Putting Lipstick on a Pig

(2)
Before leaving the subject of circumcision for tonight I need to get a little revenge: This business does 'cosmetic circumcision' (a grotesque oxymoron, in my opinion) and proudly displays photographs of recent 'procedures' wherein various unfortunate penises were permanently externalized. The interested reader might want to compare the photographic evidence in this site with (2) below which shows photographs of a normal unmutilated penis. Buyer beware!

The Onion is 'missing in action' on the subject of Circumcision. What an opportunity! I shall now seize the moment to write an 'Onionesque' article on the subject. Hmm. This is such a recently discovered bit of information that I will be doing the article with no preparation. Is that advisable? Could The Onion do a better job? Will they? We shall see. In any case, during my 5th beer tonight I am ready to let my unfettered brain wax creative... Hmmm... There are so many ways to treat this subject! Maybe I'll do a series... Yes! That's it! See the first installment in this series in (3) above.
 

Oh Boy!

(1)
I'm back after another night in the 'microwave,' not as sleep-deprived as last week even though last night's actual sleep was only about six hours. Sleep deprivation yesterday was extreme, which probably accounts for why that six hours was put to such efficient use. Naturally, I am very pissed off.
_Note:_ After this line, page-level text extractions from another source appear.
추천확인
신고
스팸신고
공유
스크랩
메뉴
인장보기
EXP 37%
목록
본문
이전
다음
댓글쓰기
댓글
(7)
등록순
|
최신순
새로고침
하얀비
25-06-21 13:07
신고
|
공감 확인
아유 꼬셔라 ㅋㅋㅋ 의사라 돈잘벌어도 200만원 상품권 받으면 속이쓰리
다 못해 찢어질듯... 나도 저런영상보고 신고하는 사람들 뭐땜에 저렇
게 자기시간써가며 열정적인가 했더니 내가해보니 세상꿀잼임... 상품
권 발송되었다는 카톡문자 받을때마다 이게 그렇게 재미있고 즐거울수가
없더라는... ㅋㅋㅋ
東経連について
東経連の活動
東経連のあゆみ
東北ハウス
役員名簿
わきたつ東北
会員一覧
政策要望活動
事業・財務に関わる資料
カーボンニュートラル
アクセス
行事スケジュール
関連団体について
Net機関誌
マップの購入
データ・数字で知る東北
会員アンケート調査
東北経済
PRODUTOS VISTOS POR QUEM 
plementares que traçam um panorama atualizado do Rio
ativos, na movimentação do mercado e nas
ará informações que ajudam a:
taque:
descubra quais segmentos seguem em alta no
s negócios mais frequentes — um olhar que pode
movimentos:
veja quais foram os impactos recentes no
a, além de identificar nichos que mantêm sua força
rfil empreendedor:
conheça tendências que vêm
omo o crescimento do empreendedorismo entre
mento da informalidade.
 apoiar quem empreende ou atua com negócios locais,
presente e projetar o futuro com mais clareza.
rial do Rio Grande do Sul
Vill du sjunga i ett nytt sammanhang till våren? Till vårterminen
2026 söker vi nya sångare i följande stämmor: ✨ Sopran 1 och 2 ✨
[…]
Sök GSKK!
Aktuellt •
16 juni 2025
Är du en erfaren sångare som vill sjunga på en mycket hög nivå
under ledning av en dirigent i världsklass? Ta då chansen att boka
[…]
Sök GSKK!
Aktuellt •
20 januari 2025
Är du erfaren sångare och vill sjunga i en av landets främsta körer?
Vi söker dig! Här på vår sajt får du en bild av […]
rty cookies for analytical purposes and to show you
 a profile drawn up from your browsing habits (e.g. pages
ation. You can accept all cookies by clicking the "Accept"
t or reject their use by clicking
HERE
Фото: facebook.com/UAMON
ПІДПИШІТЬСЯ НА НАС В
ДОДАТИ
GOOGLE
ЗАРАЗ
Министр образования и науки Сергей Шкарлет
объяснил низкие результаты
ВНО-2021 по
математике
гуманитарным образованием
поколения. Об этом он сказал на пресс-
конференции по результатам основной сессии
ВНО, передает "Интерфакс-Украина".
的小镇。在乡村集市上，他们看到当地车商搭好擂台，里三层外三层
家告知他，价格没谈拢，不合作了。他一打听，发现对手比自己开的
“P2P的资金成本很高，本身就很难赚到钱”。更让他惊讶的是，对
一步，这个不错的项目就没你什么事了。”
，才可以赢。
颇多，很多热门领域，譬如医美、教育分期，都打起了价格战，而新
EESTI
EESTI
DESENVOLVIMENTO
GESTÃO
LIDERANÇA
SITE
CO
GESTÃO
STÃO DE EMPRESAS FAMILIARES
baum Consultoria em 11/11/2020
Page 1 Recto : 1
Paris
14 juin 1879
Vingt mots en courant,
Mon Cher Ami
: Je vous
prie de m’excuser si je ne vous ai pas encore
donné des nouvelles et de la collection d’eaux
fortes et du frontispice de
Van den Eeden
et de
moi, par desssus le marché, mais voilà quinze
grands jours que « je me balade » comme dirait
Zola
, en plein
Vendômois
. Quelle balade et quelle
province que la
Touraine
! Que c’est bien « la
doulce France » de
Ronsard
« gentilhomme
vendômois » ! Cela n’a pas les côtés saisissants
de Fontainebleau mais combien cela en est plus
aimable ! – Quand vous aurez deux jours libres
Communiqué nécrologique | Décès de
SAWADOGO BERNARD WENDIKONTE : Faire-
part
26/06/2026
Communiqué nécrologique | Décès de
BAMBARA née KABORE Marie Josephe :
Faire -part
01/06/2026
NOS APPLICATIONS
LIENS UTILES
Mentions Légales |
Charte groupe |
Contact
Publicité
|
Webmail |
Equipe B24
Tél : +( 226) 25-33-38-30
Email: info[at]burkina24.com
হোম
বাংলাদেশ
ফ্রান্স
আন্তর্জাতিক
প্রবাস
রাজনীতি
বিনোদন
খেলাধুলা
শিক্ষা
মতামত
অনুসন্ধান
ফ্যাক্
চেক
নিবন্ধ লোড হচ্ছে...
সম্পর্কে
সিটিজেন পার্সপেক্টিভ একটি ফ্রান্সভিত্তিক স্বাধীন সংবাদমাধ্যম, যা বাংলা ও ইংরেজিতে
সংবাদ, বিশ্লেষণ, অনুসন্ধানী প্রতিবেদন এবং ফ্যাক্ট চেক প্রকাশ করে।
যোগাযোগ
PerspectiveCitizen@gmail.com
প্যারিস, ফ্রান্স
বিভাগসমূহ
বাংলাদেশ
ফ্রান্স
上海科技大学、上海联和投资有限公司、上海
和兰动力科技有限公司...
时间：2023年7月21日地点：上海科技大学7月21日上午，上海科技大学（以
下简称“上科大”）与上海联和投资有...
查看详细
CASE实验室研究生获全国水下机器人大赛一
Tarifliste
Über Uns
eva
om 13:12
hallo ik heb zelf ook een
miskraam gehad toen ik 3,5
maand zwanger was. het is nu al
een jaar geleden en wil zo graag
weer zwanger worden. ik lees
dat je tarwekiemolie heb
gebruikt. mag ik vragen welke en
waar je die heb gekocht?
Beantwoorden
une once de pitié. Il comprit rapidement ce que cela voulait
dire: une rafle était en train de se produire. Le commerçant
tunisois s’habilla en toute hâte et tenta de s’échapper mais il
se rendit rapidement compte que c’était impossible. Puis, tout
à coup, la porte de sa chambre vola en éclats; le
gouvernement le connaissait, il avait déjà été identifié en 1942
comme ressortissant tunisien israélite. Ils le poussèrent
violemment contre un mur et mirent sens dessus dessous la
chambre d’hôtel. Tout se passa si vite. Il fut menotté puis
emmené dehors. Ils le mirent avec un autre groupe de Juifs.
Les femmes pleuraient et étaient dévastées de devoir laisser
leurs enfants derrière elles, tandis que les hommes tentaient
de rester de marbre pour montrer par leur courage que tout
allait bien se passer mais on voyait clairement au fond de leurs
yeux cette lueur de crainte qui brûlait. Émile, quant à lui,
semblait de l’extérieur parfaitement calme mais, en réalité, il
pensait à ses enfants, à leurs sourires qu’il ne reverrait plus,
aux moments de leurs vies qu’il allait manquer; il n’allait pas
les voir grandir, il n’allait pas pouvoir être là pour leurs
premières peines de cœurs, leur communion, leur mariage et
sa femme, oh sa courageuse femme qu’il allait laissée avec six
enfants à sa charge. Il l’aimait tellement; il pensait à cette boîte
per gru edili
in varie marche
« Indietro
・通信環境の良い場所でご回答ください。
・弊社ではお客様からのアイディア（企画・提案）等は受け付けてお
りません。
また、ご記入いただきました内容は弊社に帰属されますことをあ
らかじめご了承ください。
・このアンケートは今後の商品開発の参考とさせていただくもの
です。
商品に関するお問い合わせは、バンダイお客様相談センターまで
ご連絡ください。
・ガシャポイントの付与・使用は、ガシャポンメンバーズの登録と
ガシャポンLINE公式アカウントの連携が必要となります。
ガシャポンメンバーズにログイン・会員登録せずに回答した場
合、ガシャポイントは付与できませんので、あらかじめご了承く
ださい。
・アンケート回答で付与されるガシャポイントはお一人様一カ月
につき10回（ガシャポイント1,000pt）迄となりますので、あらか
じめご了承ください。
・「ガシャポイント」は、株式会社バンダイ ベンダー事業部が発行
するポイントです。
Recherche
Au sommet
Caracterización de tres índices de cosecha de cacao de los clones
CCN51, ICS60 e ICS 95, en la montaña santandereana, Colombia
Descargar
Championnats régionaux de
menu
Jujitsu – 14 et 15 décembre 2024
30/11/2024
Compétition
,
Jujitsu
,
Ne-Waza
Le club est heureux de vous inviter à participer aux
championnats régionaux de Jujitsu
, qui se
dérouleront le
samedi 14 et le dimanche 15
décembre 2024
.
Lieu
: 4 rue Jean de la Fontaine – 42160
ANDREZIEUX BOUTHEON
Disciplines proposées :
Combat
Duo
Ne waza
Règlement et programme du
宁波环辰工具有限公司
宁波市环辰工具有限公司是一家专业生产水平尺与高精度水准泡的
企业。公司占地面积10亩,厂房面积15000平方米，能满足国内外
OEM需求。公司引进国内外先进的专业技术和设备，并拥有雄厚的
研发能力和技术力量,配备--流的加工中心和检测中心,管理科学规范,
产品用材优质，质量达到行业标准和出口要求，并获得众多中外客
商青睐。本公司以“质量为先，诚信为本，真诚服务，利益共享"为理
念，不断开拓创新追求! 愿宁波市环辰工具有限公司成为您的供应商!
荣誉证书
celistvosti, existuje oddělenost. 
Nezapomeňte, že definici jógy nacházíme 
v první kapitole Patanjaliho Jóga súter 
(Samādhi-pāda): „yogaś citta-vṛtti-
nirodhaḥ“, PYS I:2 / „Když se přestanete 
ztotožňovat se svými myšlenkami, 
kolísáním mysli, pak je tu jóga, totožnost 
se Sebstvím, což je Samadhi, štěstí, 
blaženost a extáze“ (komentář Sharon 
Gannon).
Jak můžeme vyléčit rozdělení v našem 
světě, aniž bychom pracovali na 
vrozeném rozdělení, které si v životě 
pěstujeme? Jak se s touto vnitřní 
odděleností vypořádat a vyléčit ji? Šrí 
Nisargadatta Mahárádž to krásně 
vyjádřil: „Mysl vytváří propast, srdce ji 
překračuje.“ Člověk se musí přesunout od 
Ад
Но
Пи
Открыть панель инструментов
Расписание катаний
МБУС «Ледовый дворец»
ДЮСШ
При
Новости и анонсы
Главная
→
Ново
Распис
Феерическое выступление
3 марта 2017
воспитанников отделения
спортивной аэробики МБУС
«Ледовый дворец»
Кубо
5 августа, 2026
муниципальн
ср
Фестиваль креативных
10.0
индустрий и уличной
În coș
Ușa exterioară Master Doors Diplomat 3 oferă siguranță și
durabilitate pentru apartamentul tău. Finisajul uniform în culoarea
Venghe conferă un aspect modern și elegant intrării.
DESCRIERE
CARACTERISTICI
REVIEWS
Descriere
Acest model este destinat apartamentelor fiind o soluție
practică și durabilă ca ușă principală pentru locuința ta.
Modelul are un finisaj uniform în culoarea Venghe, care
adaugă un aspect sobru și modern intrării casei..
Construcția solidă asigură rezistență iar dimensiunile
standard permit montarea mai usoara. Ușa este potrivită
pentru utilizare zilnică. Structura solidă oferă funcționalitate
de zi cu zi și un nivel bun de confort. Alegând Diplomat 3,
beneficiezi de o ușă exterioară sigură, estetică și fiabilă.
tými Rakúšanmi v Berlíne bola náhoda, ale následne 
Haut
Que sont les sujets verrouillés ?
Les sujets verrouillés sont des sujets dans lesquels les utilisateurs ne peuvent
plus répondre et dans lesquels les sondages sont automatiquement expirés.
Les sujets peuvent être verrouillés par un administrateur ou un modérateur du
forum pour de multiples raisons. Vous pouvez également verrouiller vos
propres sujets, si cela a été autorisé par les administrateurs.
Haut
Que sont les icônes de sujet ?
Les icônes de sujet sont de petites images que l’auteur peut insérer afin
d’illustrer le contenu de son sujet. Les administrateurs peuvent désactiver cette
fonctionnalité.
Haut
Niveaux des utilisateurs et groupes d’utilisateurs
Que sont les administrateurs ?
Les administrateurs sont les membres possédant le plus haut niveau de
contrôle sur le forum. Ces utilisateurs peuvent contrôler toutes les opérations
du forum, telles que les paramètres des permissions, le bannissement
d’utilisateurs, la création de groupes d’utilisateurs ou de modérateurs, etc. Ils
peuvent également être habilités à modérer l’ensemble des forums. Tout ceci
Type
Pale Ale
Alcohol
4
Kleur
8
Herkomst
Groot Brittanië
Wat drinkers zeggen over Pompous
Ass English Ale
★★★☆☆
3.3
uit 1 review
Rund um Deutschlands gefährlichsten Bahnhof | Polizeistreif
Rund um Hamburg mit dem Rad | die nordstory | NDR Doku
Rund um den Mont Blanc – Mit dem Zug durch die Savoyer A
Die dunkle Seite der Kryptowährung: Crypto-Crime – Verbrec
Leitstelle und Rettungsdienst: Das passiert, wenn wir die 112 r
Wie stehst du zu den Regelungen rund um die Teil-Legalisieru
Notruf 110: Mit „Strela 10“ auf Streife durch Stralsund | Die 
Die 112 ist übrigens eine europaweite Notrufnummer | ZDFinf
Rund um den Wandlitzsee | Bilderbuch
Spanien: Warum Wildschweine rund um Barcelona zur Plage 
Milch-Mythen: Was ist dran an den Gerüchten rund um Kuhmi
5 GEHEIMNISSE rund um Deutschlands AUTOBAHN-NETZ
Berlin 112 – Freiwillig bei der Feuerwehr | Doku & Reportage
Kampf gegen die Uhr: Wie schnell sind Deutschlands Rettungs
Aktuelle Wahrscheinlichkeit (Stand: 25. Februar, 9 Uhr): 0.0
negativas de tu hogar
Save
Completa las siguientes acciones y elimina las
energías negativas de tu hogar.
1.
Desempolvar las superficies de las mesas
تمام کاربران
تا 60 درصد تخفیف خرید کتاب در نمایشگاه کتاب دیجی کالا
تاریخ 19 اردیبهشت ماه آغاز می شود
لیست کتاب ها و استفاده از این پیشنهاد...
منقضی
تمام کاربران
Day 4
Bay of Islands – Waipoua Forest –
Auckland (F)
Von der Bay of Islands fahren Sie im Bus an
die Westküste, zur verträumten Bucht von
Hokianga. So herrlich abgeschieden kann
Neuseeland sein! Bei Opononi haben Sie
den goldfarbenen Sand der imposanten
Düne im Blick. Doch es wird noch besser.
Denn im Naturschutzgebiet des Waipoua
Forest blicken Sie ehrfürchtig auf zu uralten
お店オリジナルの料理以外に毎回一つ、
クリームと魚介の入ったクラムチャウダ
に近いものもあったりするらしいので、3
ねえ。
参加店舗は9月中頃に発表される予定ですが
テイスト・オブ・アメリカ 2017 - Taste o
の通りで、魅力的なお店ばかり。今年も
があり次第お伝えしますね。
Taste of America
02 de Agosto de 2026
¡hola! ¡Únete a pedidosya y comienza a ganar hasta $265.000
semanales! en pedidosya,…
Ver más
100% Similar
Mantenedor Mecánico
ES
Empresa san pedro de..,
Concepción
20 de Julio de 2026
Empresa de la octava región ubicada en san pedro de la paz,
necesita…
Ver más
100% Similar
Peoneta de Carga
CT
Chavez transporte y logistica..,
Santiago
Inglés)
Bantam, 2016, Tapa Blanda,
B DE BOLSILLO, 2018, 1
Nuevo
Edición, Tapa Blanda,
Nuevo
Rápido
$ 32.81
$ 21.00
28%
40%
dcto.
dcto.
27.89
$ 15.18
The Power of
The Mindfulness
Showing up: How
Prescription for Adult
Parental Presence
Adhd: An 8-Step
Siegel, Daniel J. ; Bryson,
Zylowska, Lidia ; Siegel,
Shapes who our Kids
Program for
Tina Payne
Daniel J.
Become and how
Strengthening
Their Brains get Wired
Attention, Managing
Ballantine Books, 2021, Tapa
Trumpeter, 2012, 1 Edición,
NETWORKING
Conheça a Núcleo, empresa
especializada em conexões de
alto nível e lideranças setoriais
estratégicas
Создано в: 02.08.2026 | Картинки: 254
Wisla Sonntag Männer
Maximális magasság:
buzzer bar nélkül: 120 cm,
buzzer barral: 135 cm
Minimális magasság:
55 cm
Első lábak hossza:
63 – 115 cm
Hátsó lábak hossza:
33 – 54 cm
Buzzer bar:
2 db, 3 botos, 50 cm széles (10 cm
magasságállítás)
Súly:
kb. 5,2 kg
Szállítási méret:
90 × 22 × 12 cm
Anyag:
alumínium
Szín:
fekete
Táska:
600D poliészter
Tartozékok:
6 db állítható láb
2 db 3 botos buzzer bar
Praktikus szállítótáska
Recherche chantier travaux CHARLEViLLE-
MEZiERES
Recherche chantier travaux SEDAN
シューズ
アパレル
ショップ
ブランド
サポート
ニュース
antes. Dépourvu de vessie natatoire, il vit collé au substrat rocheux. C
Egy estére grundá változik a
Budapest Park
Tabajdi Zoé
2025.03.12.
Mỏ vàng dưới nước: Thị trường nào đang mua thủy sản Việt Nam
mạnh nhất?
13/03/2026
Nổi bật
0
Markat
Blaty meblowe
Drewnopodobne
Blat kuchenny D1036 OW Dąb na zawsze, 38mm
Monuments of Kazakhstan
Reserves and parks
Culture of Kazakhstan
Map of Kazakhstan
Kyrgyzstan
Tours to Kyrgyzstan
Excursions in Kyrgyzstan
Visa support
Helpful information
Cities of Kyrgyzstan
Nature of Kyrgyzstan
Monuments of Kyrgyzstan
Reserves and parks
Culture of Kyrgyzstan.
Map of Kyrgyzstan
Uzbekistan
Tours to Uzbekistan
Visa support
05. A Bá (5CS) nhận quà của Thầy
Be warned that this video contains visual allusions to male masturbation which some viewers might find offensive. The viewer is further advised that the above tune may 'stick in the brain' of some viewers for several days, tending to occult normal viewer unconscious brain activity. Such viewers are well advised not to smoke marijuana for at least four days after viewing this video.
This video came to my attention on the 50th anniversary of Holly's death in a plane crash, a date which has been dubbed, 'The day the Music Died.' Enjoy.